I know how lucky I am to have been born when I was. I know that where I live – Southern California in general and Palm Springs specifically – gives me advantages others lack or can only dream of. Even now, with Trump and Company leading an all-out war against diversity, looking to rollback decades of social progress with regard to sexual minorities, I’ve “got it good” (which is something my mother used to say). My activism on behalf of my community is focused on providing a backstop so that we don’t backslide on the progress made.
I like living in a world where I can, in these posts, refer to myself as a “renowned homosexual.” It’s a bit tongue-in-cheek, as beyond the world of this website and its readers, I am unknown. That’s fine by me; I’m not in it for fame. My “renown,” if you will, is a loud, unapologetic, militant, studied, informed, healthy, positive, and life-affirming rejection of the closet. I came out when I was 16. You might even say I was never in.

What needs to be done:
Transcribe the stretch of the Palm Springs essay that opens with the words "I know how lucky" and closes with "the progress made.".

Dataset excerpts:

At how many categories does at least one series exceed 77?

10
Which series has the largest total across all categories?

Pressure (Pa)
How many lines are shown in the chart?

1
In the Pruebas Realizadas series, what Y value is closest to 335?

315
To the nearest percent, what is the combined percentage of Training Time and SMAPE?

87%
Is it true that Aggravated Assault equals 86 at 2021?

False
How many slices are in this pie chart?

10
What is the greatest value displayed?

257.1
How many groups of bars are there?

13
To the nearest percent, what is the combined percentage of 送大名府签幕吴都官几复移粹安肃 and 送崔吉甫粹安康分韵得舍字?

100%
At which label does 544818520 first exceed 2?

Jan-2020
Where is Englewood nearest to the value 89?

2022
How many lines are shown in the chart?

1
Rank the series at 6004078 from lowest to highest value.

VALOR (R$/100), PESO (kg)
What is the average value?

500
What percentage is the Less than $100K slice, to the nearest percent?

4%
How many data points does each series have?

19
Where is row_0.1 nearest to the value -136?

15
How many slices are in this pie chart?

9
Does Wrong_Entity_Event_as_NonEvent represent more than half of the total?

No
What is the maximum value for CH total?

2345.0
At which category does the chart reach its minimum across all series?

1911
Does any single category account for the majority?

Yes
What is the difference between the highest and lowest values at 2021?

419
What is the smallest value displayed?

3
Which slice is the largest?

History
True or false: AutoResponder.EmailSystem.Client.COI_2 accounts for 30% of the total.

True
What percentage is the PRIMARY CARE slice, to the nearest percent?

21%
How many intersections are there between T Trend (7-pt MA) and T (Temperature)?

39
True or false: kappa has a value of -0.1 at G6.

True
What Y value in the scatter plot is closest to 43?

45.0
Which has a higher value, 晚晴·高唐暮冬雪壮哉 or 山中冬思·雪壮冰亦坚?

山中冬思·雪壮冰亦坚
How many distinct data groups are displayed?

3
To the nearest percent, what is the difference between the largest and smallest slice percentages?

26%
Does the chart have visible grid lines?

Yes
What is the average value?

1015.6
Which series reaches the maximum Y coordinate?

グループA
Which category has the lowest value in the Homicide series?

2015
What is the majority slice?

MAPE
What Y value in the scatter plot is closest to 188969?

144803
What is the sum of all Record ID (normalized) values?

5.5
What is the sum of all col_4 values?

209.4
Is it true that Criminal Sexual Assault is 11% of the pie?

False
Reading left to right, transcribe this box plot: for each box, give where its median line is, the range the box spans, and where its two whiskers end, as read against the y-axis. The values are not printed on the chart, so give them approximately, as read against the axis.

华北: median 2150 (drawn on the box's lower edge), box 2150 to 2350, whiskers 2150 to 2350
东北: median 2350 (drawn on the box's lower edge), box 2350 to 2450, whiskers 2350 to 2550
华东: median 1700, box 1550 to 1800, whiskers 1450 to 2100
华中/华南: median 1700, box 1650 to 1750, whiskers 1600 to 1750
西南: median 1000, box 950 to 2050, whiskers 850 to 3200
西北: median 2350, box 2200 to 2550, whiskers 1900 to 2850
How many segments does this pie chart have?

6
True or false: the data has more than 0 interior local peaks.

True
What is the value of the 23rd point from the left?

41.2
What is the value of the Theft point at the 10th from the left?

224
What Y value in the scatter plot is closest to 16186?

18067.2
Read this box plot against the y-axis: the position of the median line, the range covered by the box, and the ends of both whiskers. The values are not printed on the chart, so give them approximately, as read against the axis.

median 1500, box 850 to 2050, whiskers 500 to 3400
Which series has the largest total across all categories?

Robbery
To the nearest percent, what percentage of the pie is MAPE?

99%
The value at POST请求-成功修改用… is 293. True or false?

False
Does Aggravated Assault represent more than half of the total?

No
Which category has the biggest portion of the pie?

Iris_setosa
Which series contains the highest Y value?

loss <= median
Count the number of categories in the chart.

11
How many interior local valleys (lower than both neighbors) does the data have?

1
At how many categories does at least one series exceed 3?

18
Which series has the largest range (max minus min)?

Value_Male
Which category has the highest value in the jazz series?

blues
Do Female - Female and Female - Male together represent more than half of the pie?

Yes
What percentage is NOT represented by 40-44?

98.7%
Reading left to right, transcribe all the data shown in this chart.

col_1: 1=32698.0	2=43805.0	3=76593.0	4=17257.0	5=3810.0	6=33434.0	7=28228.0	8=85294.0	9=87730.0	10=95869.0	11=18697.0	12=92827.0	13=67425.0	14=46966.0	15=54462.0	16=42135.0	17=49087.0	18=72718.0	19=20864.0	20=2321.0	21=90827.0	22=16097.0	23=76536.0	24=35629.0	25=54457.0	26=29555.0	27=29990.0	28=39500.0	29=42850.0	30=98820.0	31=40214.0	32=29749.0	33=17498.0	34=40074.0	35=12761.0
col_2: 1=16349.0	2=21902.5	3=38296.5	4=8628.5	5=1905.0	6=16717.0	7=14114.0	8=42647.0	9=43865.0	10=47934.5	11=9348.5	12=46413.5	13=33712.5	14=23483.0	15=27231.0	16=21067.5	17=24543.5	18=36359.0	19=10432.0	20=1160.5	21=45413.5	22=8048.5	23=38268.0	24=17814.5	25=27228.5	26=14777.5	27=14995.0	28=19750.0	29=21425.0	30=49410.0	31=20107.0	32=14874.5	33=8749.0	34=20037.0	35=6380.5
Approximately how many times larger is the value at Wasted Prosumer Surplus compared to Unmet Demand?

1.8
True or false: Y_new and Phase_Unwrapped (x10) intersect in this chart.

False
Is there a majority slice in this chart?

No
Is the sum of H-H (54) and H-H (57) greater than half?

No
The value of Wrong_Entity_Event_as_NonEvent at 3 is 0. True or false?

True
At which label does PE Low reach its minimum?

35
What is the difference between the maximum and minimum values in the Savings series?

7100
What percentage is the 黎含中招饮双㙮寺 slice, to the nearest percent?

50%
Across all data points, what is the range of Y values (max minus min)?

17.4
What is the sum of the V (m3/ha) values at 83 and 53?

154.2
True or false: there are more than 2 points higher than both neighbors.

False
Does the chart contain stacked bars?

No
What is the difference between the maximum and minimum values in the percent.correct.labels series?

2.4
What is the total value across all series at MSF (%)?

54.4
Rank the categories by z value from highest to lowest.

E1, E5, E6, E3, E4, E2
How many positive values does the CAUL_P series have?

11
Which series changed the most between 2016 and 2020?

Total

Expected answer:
I know how lucky I am to have been born when I was. I know that where I live – Southern California in general and Palm Springs specifically – gives me advantages others lack or can only dream of. Even now, with Trump and Company leading an all-out war against diversity, looking to rollback decades of social progress with regard to sexual minorities, I’ve “got it good” (which is something my mother used to say). My activism on behalf of my community is focused on providing a backstop so that we don’t backslide on the progress made.